[Selected extract — start]

Submissions

New Voices Wanted

a cosmopolitan group of space opera protagonists

Festive Ninja is looking to publish essays on speculative fiction and narrative tabletop gaming as well as adventures to support our space opera tabletop RPG Return to the Stars.

We pay 8 cents a word, on acceptance, via Paypal.

For English first publication rights, exclusive for 6 months after acceptance. We are not interested in work that has been published anywhere before, including self-publishing on the web, via a blog, Tumblr, ect.

Festive Ninja will retain all rights to the work on a non-exclusive basis going forward. This means we may keep it in print and archived on the web, release it in a “best of” anthology, etc.

Additionally for game related material (i.e. not essays, poems, etc) we retain the rights create any sort of new content based on it such as: further adventures including NPCs or places mentioned in an adventure, podcasts or songs-cycles or video games or musical theater based on the work or any element in it.

We are especially interested in:

  • New Voices: strong clear writing from people who haven’t been published before
  • Diversity: stories written by/about people not traditionally centered in tabletop RPGs
  • Strong science fictions hooks: adventures that can only happen because of technological or social progress.

Generally, it will make more sense for you to send a pitch, rather than a submission, but we will accept either. Send pitches/submissions via e-mail to editor@festive.ninja

  • Only one pitch/submission at a time, please
  • Google Docs, Word Doc or RTF format
  • Include story title, your name and your e-mail address in both the submission e-mail and document file.

[Selected extract — finish]

§ **Task instructions**
1) Answer these from the Festive Ninja submissions page:
(a) How much does Festive Ninja pay, and when and how is payment made?
(b) For how long are the first publication rights exclusive?
(c) In which file formats may pitches or submissions be sent?
2) Pick up the Festive Ninja submissions page after its last line and continue it.

[Data provided — start]

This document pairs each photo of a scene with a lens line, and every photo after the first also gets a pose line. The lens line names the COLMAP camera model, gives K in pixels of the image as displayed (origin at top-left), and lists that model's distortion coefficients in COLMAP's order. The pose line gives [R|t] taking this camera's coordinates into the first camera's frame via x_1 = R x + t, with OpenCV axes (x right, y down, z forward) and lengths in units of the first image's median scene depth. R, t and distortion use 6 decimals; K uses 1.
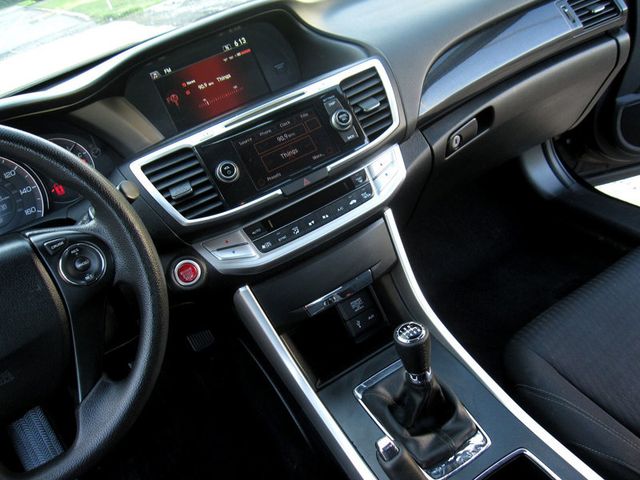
lens RADIAL K [[524.2, 0, 320.0], [0, 524.2, 240.0], [0, 0, 1]] dist [-0.033046, 0.001876]
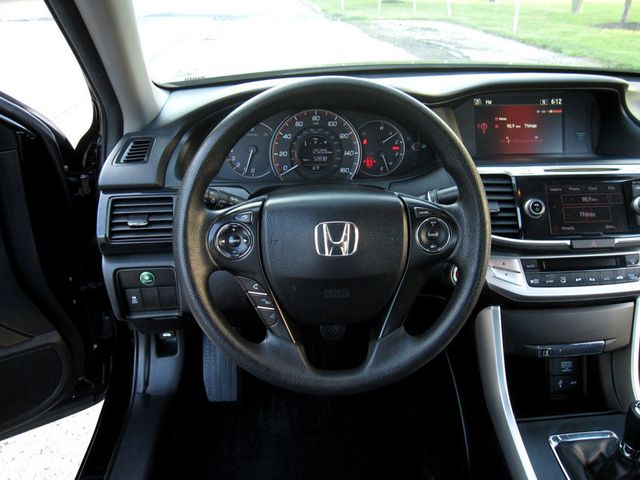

[Data provided — finish]

§ **Responses by task**
1)
(a) 8 cents a word, paid on acceptance via Paypal.
(b) 6 months after acceptance.
(c) Google Docs, Word Doc or RTF.

2)
  • Be certain that gaming material aligns with background of the game. (see below)
  • Note what you are submitting.  We are currently accepting:
    • Adventures for Return to the Stars (see guidelines below.)
    • Article or Essay on topics related to speculative fiction or narrative RPGs in general (see guidelines below.)
  •  Our goal is to respond with acceptance or rejection within four weeks, ideally much sooner

Return to the Stars Adventures

Return to the Stars is powered by the Fate, so you will want to be familiar with Fate or with Return to the Stars itself. (quickstart available for free). At a minimum, read the settings and themes section below.

A scenario should be roughly 1000-3000 words in length. Typically, it will involve the players travelling to a previously undiscovered world, encountering a scientific anomaly and/or society that has been cut off from galactic civilization for over a century.

There should be a problem or mystery that engages the characters. You can assume that that player characters have aspects that encourage them to explore. Player characters come from a post scarcity economy so money, trade or loot should never be assumed to motivate them. Curiosity and wanting to help others are hooks that can entice players to engage with the scenario.

Because Return to The Stars is a game that encourages and expects improvisation on the part of players, you should focus on setting up an interesting situation and outlining the personality, plans and motivations of non-players characters. You can and should give the game master some advice on how to resolve easily anticipated actions that characters may take in response to situation they find themselves in.

Do not create stat blocks for NPCs. Instead, describe the them using a few aspects, and a stunt or two if needed.

The scene Choices and Consequences (page 73 in the free quickstart) is a good rough approximation of the shape and structure of a scenario, although it includes more detailed stat blocks than you would normally include, because it was written for pre-generated characters.

Articles/Essays on Speculative Fiction or narrative gaming.

We are interested in concise well written articles that:

  • Would be of interest to a speculative fiction audience; something that you can imagine being an interesting panel at a SFF con. For example, the essay we published by Alexandra Rowland on hopepunk.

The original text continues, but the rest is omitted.